TASK STATEMENT: If a line in the data holds "index", copy that line out in full.

(RECORDS SUPPLIED Opens)

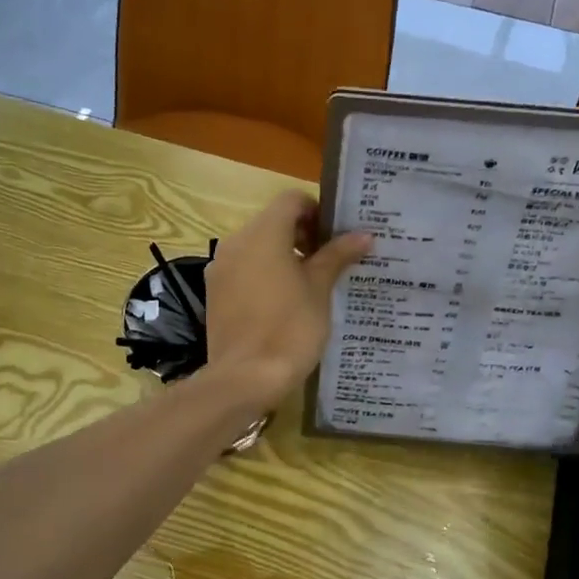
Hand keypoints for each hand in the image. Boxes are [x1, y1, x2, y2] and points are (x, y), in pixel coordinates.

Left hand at [204, 192, 370, 410]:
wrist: (245, 377)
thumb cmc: (290, 328)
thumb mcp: (319, 289)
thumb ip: (337, 255)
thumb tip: (363, 234)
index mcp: (263, 234)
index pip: (291, 201)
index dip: (317, 211)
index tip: (335, 237)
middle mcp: (236, 242)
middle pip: (272, 221)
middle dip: (302, 234)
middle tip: (329, 260)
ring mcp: (220, 267)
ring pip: (256, 246)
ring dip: (283, 254)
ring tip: (309, 283)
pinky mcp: (215, 291)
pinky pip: (243, 268)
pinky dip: (264, 273)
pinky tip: (283, 302)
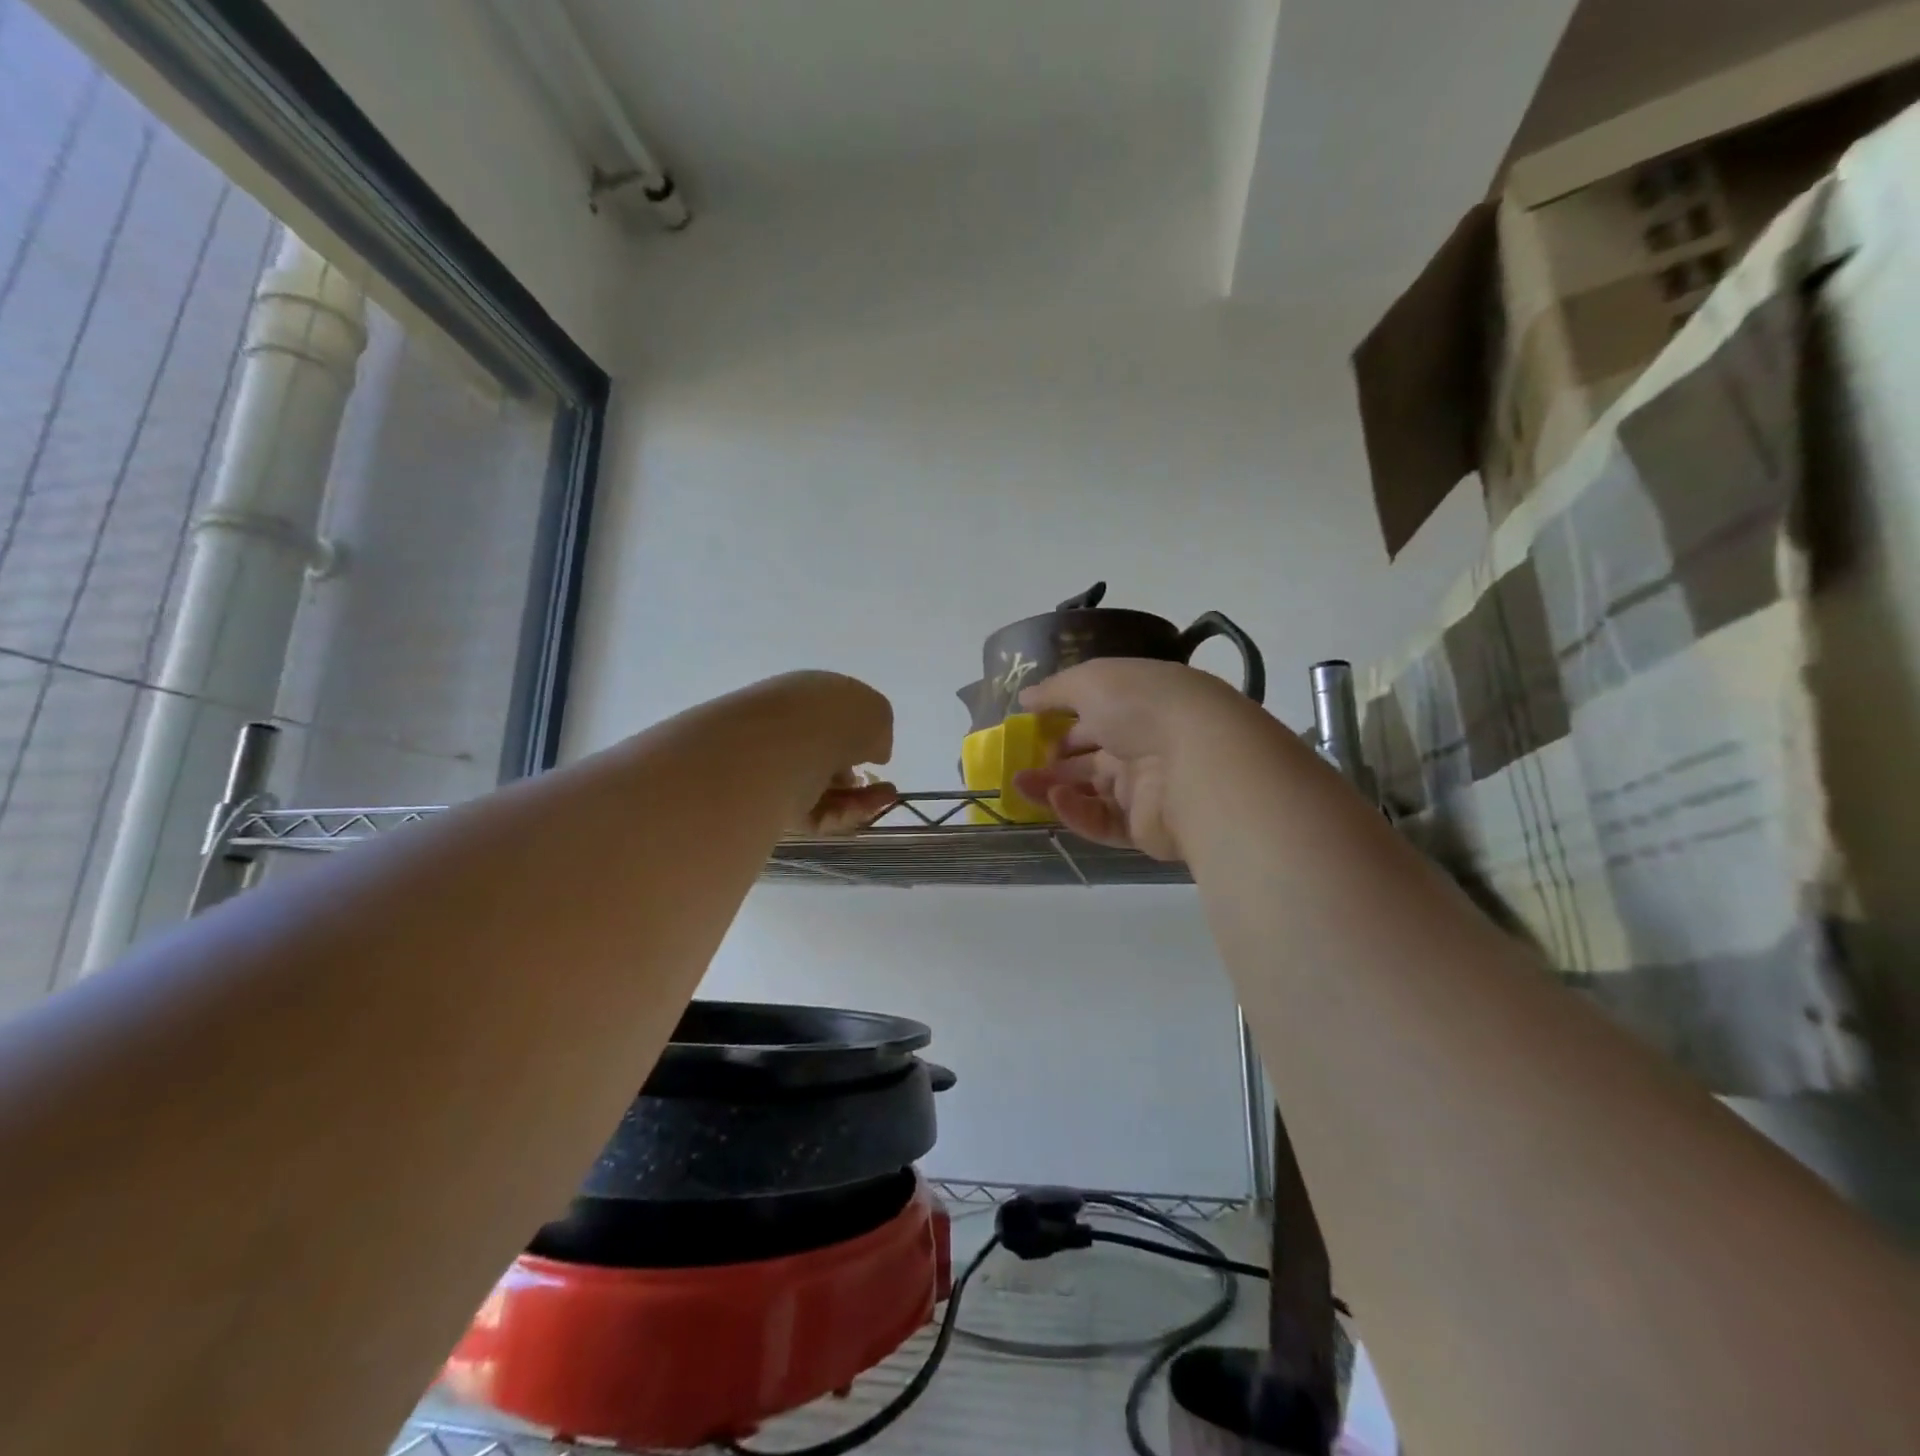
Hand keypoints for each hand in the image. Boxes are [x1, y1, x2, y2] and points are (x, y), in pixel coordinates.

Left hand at [741, 672, 896, 834]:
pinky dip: (840, 814)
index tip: (879, 756)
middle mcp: (788, 725)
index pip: (835, 716)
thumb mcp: (877, 713)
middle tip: (882, 787)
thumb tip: (873, 751)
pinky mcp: (768, 802)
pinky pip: (811, 812)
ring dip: (858, 798)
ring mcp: (774, 765)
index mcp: (809, 692)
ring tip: (882, 801)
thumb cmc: (834, 719)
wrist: (782, 747)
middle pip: (828, 756)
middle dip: (858, 775)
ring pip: (823, 788)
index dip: (862, 737)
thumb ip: (878, 732)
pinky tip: (860, 812)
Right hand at [1010, 658, 1269, 860]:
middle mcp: (1145, 743)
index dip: (1062, 718)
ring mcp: (1147, 787)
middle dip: (1052, 759)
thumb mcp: (1091, 680)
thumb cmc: (1141, 706)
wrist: (1198, 760)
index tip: (1030, 725)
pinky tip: (1057, 800)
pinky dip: (1077, 812)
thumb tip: (1025, 695)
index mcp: (1139, 703)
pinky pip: (1103, 821)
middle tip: (1018, 763)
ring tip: (1019, 785)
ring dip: (1053, 788)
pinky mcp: (1145, 827)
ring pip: (1091, 791)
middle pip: (1091, 755)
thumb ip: (1055, 690)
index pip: (1096, 712)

(RECORDS SUPPLIED Closes)

EXERCISE OUTPUT:
index mcp: (263, 234)
index pip: (291, 201)
index dip: (317, 211)
index tip: (335, 237)
index tip: (879, 756)
index pip: (835, 716)
index mcp: (809, 692)
index dip: (862, 737)
index dip: (1062, 718)
index tip: (1030, 725)
index mcp: (1139, 703)
index pip: (1096, 712)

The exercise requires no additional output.